-- Task goal --
Could you restate the entries below word for word and leave the images out?
───── Provided records ─────
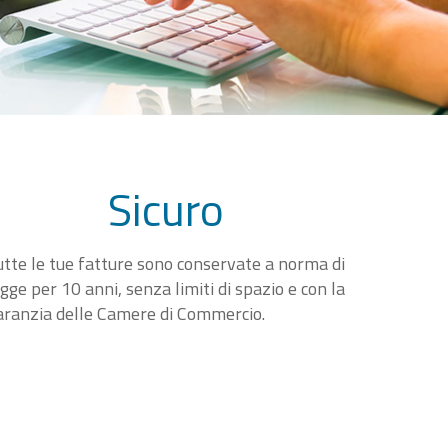
Sicuro
utte le tue fatture sono conservate a norma di
egge per 10 anni, senza limiti di spazio e con la
aranzia delle Camere di Commercio.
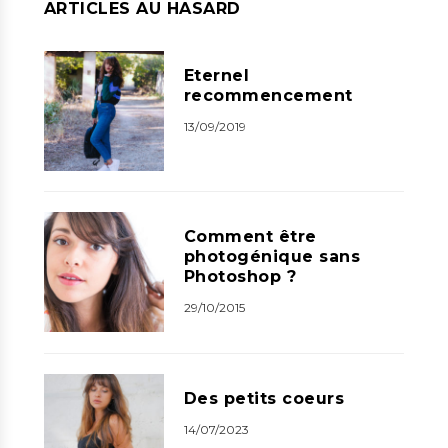
ARTICLES AU HASARD
Eternel
recommencement
13/09/2019
Comment être
photogénique sans
Photoshop ?
29/10/2015
Des petits coeurs
14/07/2023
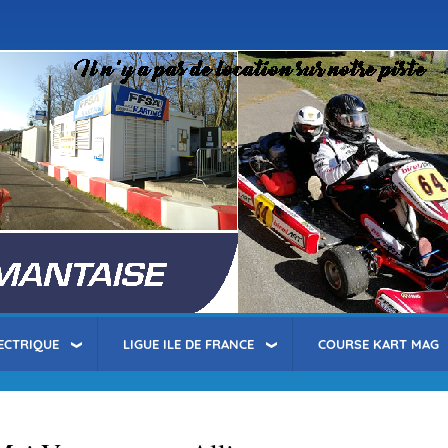
Aller
au
contenu
principal
ECTRIQUE
LIGUE ILE DE FRANCE
COURSE KART MAG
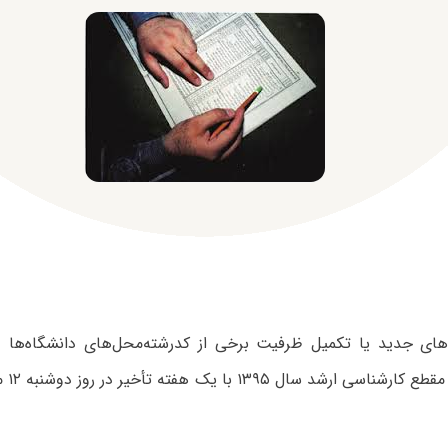
ای جدید یا تکمیل ظرفیت برخی از کدرشته‌محل‌های دانشگاه‌ها 
عالی ک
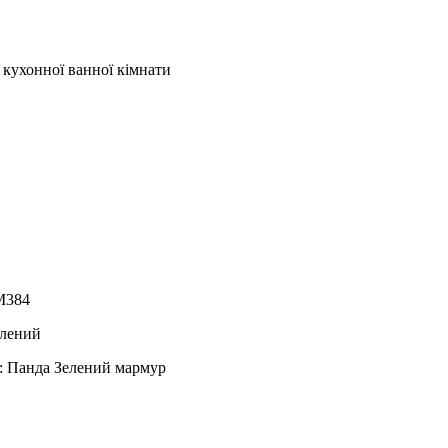
 кухонної ванної кімнати
M384
елений
у: Панда Зелений мармур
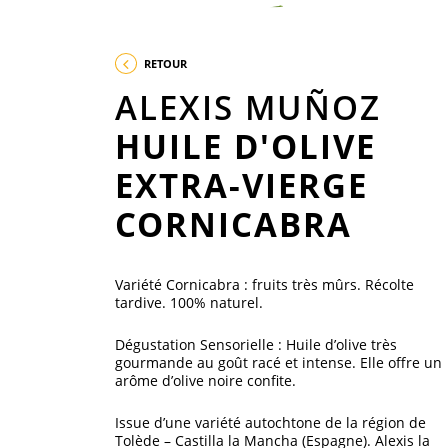
RETOUR
ALEXIS MUÑOZ
HUILE D'OLIVE
EXTRA-VIERGE
CORNICABRA
Variété Cornicabra : fruits très mûrs. Récolte
tardive. 100% naturel.
Dégustation Sensorielle : Huile d’olive très
gourmande au goût racé et intense. Elle offre un
arôme d’olive noire confite.
Issue d’une variété autochtone de la région de
Tolède – Castilla la Mancha (Espagne). Alexis la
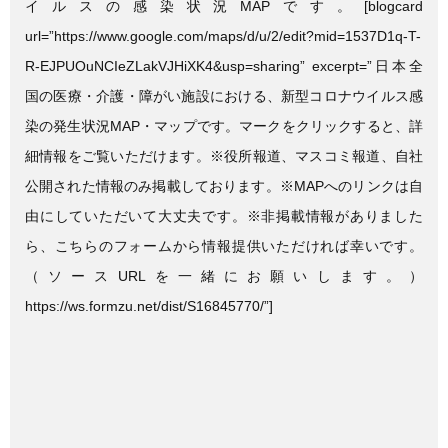
イルスの感染状況MAPです。[blogcard
url=”https://www.google.com/maps/d/u/2/edit?mid=1537D1q-T-
R-EJPUOuNCIeZLakVJHiXK4&usp=sharing” excerpt=”日本全
国の医療・介護・障がい施設における、新型コロナウイルス感
染の発生状況MAP・マップです。マークをクリックすると、詳
細情報をご覧いただけます。※役所報道、マスコミ報道、自社
公開された情報のみ掲載しております。※MAPへのリンクは自
由にしていただいて大丈夫です。※非掲載情報がありました
ら、こちらのフォームから情報提供いただければ幸いです。
（ソースURLを一緒にお願いします。）
https://ws.formzu.net/dist/S16845770/”]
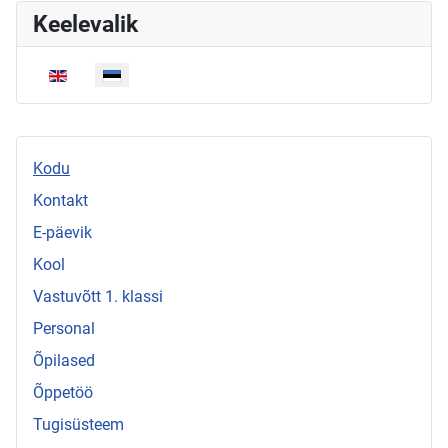
Keelevalik
Vali keel
Kodu
Kontakt
E-päevik
Kool
Vastuvõtt 1. klassi
Personal
Õpilased
Õppetöö
Tugisüsteem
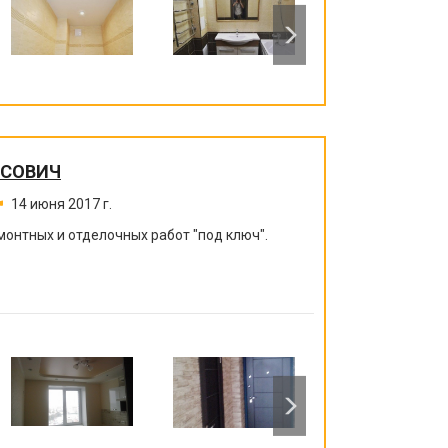
ИСОВИЧ
14 июня 2017 г.
монтных и отделочных работ "под ключ".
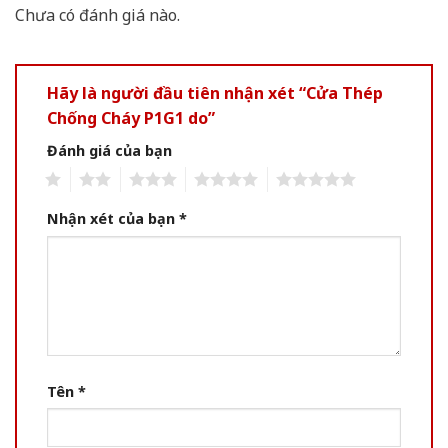
Chưa có đánh giá nào.
Hãy là người đầu tiên nhận xét “Cửa Thép
Chống Cháy P1G1 do”
Đánh giá của bạn
1
2
3
4
5
Nhận xét của bạn
*
Tên
*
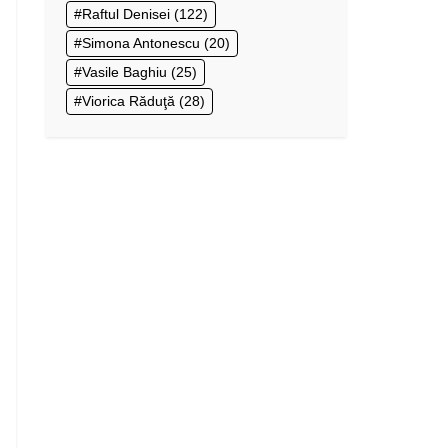
Raftul Denisei
(122)
Simona Antonescu
(20)
Vasile Baghiu
(25)
Viorica Răduţă
(28)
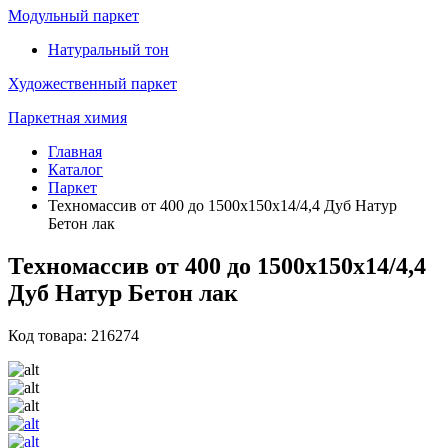
Модульный паркет
Натуральный тон
Художественный паркет
Паркетная химия
Главная
Каталог
Паркет
Техномассив от 400 до 1500х150х14/4,4 Дуб Натур
Бетон лак
Техномассив от 400 до 1500х150х14/4,4
Дуб Натур Бетон лак
Код товара: 216274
─────
-- Completed exercise --
Sicuro
utte le tue fatture sono conservate a norma di
egge per 10 anni, senza limiti di spazio e con la
aranzia delle Camere di Commercio.
ARTICLES AU HASARD
Eternel
recommencement
13/09/2019
Comment être
photogénique sans
Photoshop ?
29/10/2015
Des petits coeurs
14/07/2023
Aller
au
contenu
principal
ECTRIQUE
LIGUE ILE DE FRANCE
COURSE KART MAG
ای جدید یا تکمیل ظرفیت برخی از کدرشته‌محل‌های دانشگاه‌ها 
عالی ک
 кухонної ванної кімнати
M384
елений
у: Панда Зелений мармур
RETOUR
ALEXIS MUÑOZ
HUILE D'OLIVE
EXTRA-VIERGE
CORNICABRA
Variété Cornicabra : fruits très mûrs. Récolte
tardive. 100% naturel.
Dégustation Sensorielle : Huile d’olive très
gourmande au goût racé et intense. Elle offre un
arôme d’olive noire confite.
Issue d’une variété autochtone de la région de
Tolède – Castilla la Mancha (Espagne). Alexis la
イルスの感染状況MAPです。[blogcard
url=”https://www.google.com/maps/d/u/2/edit?mid=1537D1q-T-
R-EJPUOuNCIeZLakVJHiXK4&usp=sharing” excerpt=”日本全
国の医療・介護・障がい施設における、新型コロナウイルス感
染の発生状況MAP・マップです。マークをクリックすると、詳
細情報をご覧いただけます。※役所報道、マスコミ報道、自社
公開された情報のみ掲載しております。※MAPへのリンクは自
由にしていただいて大丈夫です。※非掲載情報がありました
ら、こちらのフォームから情報提供いただければ幸いです。
（ソースURLを一緒にお願いします。）
https://ws.formzu.net/dist/S16845770/”]
Keelevalik
Vali keel
Kodu
Kontakt
E-päevik
Kool
Vastuvõtt 1. klassi
Personal
Õpilased
Õppetöö
Tugisüsteem
ИСОВИЧ
14 июня 2017 г.
монтных и отделочных работ "под ключ".
Chưa có đánh giá nào.
Hãy là người đầu tiên nhận xét “Cửa Thép
Chống Cháy P1G1 do”
Đánh giá của bạn
1
2
3
4
5
Nhận xét của bạn
*
Tên
*
Raftul Denisei
(122)
Simona Antonescu
(20)
Vasile Baghiu
(25)
Viorica Răduţă
(28)
Модульный паркет
Натуральный тон
Художественный паркет
Паркетная химия
Главная
Каталог
Паркет
Техномассив от 400 до 1500х150х14/4,4 Дуб Натур
Бетон лак
Техномассив от 400 до 1500х150х14/4,4
Дуб Натур Бетон лак
Код товара: 216274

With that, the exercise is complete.